OSHA Enforcement ActivityOSHA has cited Sterilite Corp., doing business as Sterilite of Alabama LLC, and Marathon Staffing Corp. Inc., for 13 safety and health violations. OSHA initiated the January 2013 inspection at Sterilite's plastics manufacturing facility in Birmingham as part of its National Emphasis Program on Amputations and regional emphasis program to limit worker exposure to high noise levels. Proposed penalties total $49,000.

The inspection found that Sterilite exposed workers to several hazards, including dangerous, unguarded machinery and fall hazards because of missing platform railings. Additionally, the employer exposed workers to noise hazards above the required OSHA limits; failed to ensure workers used hearing protection correctly; to provide hearing protection based on the noise level to which workers were exposed; and to notify and provide follow-up care to workers who experienced a work-related hearing loss.

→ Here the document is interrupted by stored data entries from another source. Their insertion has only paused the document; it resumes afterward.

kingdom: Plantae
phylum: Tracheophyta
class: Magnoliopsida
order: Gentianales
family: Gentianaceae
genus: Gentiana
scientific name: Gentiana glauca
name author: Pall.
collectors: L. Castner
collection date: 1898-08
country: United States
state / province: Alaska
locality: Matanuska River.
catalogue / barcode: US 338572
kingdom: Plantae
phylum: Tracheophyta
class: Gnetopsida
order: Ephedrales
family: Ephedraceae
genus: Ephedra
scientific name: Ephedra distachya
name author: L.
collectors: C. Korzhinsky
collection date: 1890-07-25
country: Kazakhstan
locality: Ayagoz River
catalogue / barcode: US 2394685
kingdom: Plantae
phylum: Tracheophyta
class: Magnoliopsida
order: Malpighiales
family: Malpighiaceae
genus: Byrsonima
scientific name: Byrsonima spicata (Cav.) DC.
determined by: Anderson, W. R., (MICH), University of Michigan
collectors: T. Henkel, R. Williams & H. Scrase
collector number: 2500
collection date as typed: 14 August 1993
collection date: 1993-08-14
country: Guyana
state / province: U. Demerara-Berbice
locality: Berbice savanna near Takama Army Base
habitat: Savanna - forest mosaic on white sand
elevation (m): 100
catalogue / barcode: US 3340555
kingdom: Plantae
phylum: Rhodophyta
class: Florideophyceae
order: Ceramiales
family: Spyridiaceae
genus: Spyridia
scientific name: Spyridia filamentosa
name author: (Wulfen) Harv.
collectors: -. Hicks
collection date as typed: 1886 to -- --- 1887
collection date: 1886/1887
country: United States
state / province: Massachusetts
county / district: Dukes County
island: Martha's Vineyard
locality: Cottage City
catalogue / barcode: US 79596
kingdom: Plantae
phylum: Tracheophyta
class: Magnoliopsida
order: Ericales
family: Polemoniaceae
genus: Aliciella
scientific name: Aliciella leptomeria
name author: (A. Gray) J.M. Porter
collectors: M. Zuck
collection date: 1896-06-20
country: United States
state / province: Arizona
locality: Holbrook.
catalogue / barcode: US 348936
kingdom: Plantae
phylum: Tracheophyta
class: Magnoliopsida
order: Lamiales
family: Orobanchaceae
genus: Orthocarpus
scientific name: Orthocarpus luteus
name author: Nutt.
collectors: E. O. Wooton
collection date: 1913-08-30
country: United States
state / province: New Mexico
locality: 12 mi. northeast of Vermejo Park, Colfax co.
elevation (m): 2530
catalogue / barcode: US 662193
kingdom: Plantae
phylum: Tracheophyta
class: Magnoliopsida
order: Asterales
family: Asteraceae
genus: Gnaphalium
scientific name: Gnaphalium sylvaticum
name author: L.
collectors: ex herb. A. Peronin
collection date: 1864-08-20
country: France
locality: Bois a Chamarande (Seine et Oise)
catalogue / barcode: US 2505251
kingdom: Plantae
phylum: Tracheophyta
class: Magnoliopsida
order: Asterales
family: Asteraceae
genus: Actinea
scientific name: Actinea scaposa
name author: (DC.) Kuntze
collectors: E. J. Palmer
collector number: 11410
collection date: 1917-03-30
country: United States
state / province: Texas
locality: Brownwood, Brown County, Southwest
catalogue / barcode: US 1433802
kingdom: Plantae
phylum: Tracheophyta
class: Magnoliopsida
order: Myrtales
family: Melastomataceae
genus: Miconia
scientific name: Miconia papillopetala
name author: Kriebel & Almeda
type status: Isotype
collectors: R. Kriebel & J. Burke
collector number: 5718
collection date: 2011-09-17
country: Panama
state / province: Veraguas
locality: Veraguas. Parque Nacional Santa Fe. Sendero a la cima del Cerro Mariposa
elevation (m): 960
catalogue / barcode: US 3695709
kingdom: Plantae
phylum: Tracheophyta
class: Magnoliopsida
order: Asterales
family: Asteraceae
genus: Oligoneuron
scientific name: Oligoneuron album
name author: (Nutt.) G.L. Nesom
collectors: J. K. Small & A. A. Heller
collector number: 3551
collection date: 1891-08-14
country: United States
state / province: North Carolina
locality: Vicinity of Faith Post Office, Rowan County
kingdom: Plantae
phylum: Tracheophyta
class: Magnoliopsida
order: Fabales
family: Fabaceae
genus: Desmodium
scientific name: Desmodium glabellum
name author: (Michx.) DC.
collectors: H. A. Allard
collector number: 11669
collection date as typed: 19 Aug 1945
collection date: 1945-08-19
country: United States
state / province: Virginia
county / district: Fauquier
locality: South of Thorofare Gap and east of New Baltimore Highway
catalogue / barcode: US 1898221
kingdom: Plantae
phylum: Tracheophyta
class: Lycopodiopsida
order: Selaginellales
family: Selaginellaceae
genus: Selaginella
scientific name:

The Massachusetts-based company employs approximately 2,000 employees nationwide. The Alabama facility employs approximately 316 workers.

OSHA inspectors found that temporary workers employed by Marathon Staffing Corp. at Sterilite's facility were also exposed to hazards. As a result, OSHA cited Marathon for one serious health violation, carrying a penalty of $7,000, because the staffing agency failed to administer an effective hearing conservation program for occupational noise exposure. Marathon has a contract with Sterilite to provide temporary inspectors and packers at Sterilite facilities. With headquarters in Tyngsborough, Massachusetts, Marathon employs more than 500 workers nationwide, and approximately 90 workers in its Alabama office. Marathon provides labor and management of the on-site workforce.

On its website, Marathon Staffing emphasizes the cost savings of using temporary employees: "We provide exceptional service to our clients with total commitment to quality at competitive rates. We can show you how to save a quarter a million dollars if you utilize more than fifty temporary employees."

In April 2013, OSHA announced an initiative to improve workplace safety and health for temporary workers. During the inspection, OSHA inspectors paid special attention to the hazards facing temporary workers to determine the role of the host employer and the staffing agency in failing to eliminate serious hazards.